- **Opdracht 1**
Kun je in de vermeldingen, van de regel met "cámaras legislativas, tanto" tot en met het einde van de vermeldingen, "canciller" vervangen door "ministro" en die regels verder ongewijzigd teruggeven? Laat de afbeeldingen daarbij weg.

- **Documentfragment**
□ □ □
OPVANGGEGEVENS ... 23

GEGEVENS HOUDER ... 23

GEGEVENS TOEZICHT ... 23

GEGEVENS TOEZICHTHOUDER (GGD)... 23

GEGEVENS OPDRACHTGEVER (GEMEENTE) ... 23

PLANNING ... 23

BIJLAGE: ZIENSWIJZE HOUDER KINDERCENTRUM ... 24

(3)

Het onderzoek

Onderzoeksopzet

Dit onderzoek is uitgevoerd op grond van artikel 1.62 lid 2 van de Wet kinderopvang. Het betreft een onaangekondigd jaarlijks onderzoek.

De kwaliteit van de opvang van kinderen in hun eerste levensjaren is van grote invloed op de ontwikkeling van kinderen. Daarom stelt de rijksoverheid kwaliteitseisen aan kindercentra, gastouderbureaus en gastouders.

Die kwaliteitseisen gelden voor:

 Registratie in het LRK,

 Pedagogisch klimaat; beleid en praktijk,

 Personeel en stabiliteit van de opvang,

 Veiligheid en gezondheid,

 Accommodatie en inrichting en

 Ouderrecht.

Deze kwaliteitseisen zijn vastgelegd in de Wet kinderopvang (Wko). Per 1 januari 2018 en 2019 is de Wko aangevuld met nieuwe kwaliteitsmaatregelen door middel van de Wet innovatie kwaliteit kinderopvang (IKK).

De nieuwe maatregelen zijn met name gericht op het verhogen van de pedagogische kwaliteit in de praktijk. Ze zijn vastgelegd in een besluit (Besluit kwaliteit kinderopvang) en ministeriële

regelingen.

Iedere locatie waar kinderopvang (dagopvang en naschoolse opvang) wordt aangeboden, wordt in opdracht van de gemeente, tenminste 1 keer per jaar geïnspecteerd door een toezichthouder van de GGD. Dit inspectierapport geeft per geïnspecteerd onderdeel een omschrijving van de

observaties en bevindingen tijdens het inspectiebezoek.

Achter in het rapport staat het overzicht van alle inspectie-onderdelen uit de Wet kinderopvang waar dit inspectie-onderzoek uit bestaan heeft.

Indien het kindercentrum een schriftelijke reactie op het inspectierapport heeft gegeven kunt u deze vinden op de laatste bladzijde.

Voor een uitgebreidere uitleg over het inspectieproces en de verantwoordelijkheden voor het toezicht en de handhaving op de kwaliteit verwijzen wij naar www.rijksoverheid.nl.
□ □ □
- **Aangeleverde gegevens**
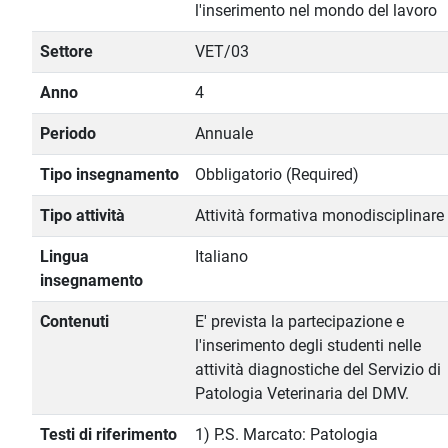
l'inserimento nel mondo del lavoro
Settore
VET/03
Anno
4
Periodo
Annuale
Tipo insegnamento
Obbligatorio (Required)
Tipo attività
Attività formativa monodisciplinare
Lingua
Italiano
insegnamento
Contenuti
E' prevista la partecipazione e
l'inserimento degli studenti nelle
attività diagnostiche del Servizio di
Patologia Veterinaria del DMV.
Testi di riferimento
1) P.S. Marcato: Patologia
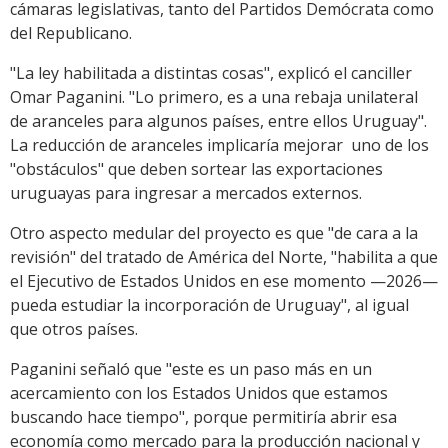
cámaras legislativas, tanto del Partidos Demócrata como
del Republicano.
"La ley habilitada a distintas cosas", explicó el canciller
Omar Paganini. "Lo primero, es a una rebaja unilateral
de aranceles para algunos países, entre ellos Uruguay".
La reducción de aranceles implicaría mejorar uno de los
"obstáculos" que deben sortear las exportaciones
uruguayas para ingresar a mercados externos.
Otro aspecto medular del proyecto es que "de cara a la
revisión" del tratado de América del Norte, "habilita a que
el Ejecutivo de Estados Unidos en ese momento —2026—
pueda estudiar la incorporación de Uruguay", al igual
que otros países.
Paganini señaló que "este es un paso más en un
acercamiento con los Estados Unidos que estamos
buscando hace tiempo", porque permitiría abrir esa
economía como mercado para la producción nacional y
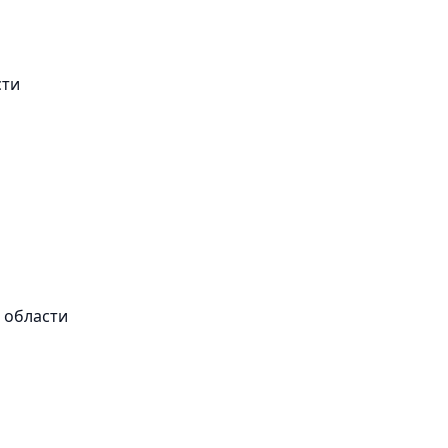
сти
 области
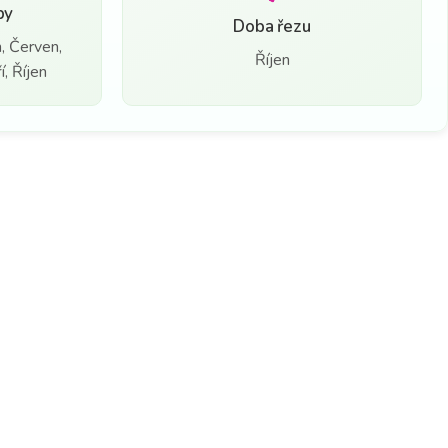
by
Doba řezu
, Červen,
Říjen
, Říjen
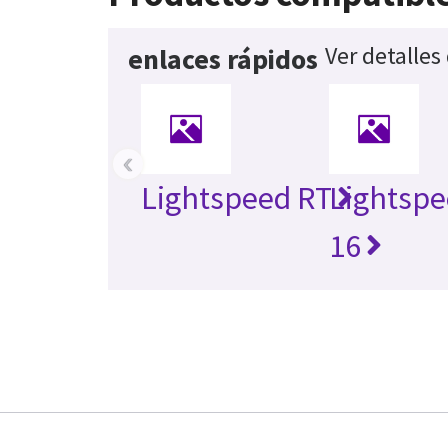
Ver detalles
enlaces rápidos
‹
Lightspeed RT
Lightspe
16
□ □ □
- **Opdracht 2**
Waarom stelt de rijksoverheid volgens het documentfragment kwaliteitseisen aan kindercentra, gastouderbureaus en gastouders?

- **Verwacht antwoord 1**
cámaras legislativas, tanto del Partidos Demócrata como
del Republicano.
"La ley habilitada a distintas cosas", explicó el ministro
Omar Paganini. "Lo primero, es a una rebaja unilateral
de aranceles para algunos países, entre ellos Uruguay".
La reducción de aranceles implicaría mejorar uno de los
"obstáculos" que deben sortear las exportaciones
uruguayas para ingresar a mercados externos.
Otro aspecto medular del proyecto es que "de cara a la
revisión" del tratado de América del Norte, "habilita a que
el Ejecutivo de Estados Unidos en ese momento —2026—
pueda estudiar la incorporación de Uruguay", al igual
que otros países.
Paganini señaló que "este es un paso más en un
acercamiento con los Estados Unidos que estamos
buscando hace tiempo", porque permitiría abrir esa
economía como mercado para la producción nacional y
сти
 области
by
Doba řezu
, Červen,
Říjen
, Říjen
Ver detalles
enlaces rápidos
‹
Lightspeed RT
Lightspe
16

- **Verwacht antwoord 2**
De kwaliteit van de opvang van kinderen in hun eerste levensjaren is van grote invloed op hun ontwikkeling.